In regard to the allegation, in the reply to the insurance company's answer, that the company might have defeated the garnishment in Tennessee by replacing the damaged property, as it had the option to do under the policy of insurance, it may be said that the agreed damage to the homestead property was several times the amount of the policy issued by the appellant insurance company. It would therefore be unreasonable to expect the insurance company to replace this loss in settlement of its liability. Moreover, the option to replace rested with the insurance company. The contract of insurance gave it the option to replace and restore, or to pay damages. It may be further said that the amount of damage had been agreed upon between the insured and the insurer, and the insurance company had so answered the garnishment in the Tennessee case. It is therefore no defense that the insurance company did not rebuild or restore the property.
We conclude therefore that the court should have continued the cause as prayed, pending the suit in Tennessee, and that no judgment should be rendered against the appellant on its admitted liability under its policy until the pro confesso judgment in Tennessee has been set aside.
The judgment of the court below will therefore be reversed, and the cause remanded.
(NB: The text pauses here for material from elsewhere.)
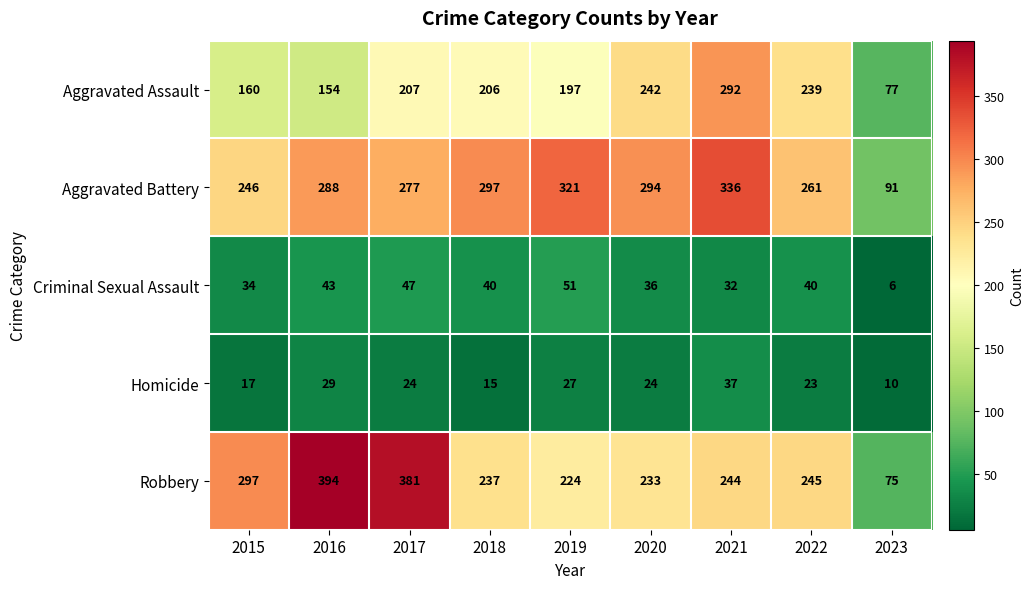

Which series changed the most between 2020 and 2022?

Aggravated Battery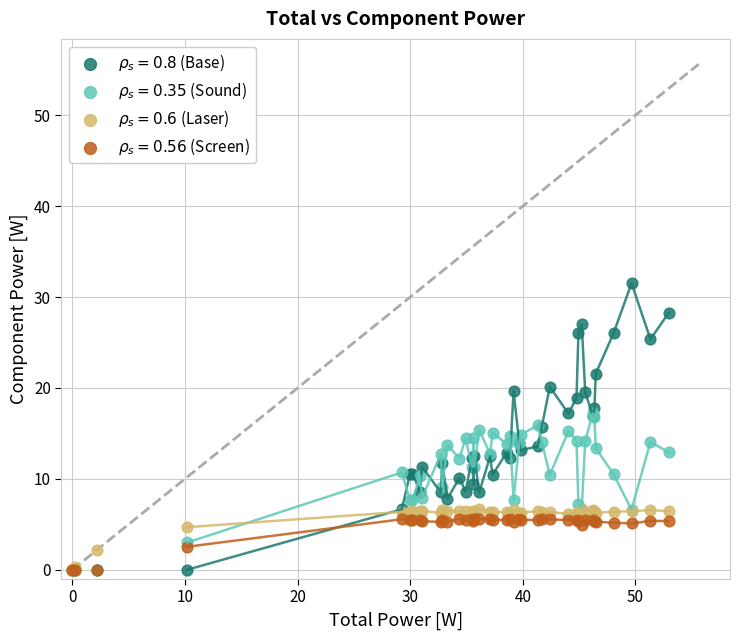

What are all the series names shown in the legend?

$\rho_s = 0.8$ (Base), $\rho_s = 0.35$ (Sound), $\rho_s = 0.6$ (Laser), $\rho_s = 0.56$ (Screen)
SMITH, J., (on rehearing). Attention is called to the fact, in the petition for rehearing, that other insurance companies beside the appellant, Great American Insurance Company, were garnished in Tennessee, and that the garnishment proceedings have impounded a sum largely in excess of the amount of the Tennessee judgment. This being true, the opinion will be modified to permit the rendition of judgment on the remand of the cause for so much of the admitted liability of the *Page 90 insurance companies as is in excess of the amount required to discharge appellee's liability under the Tennessee judgment, if appellee elects to take such a judgment.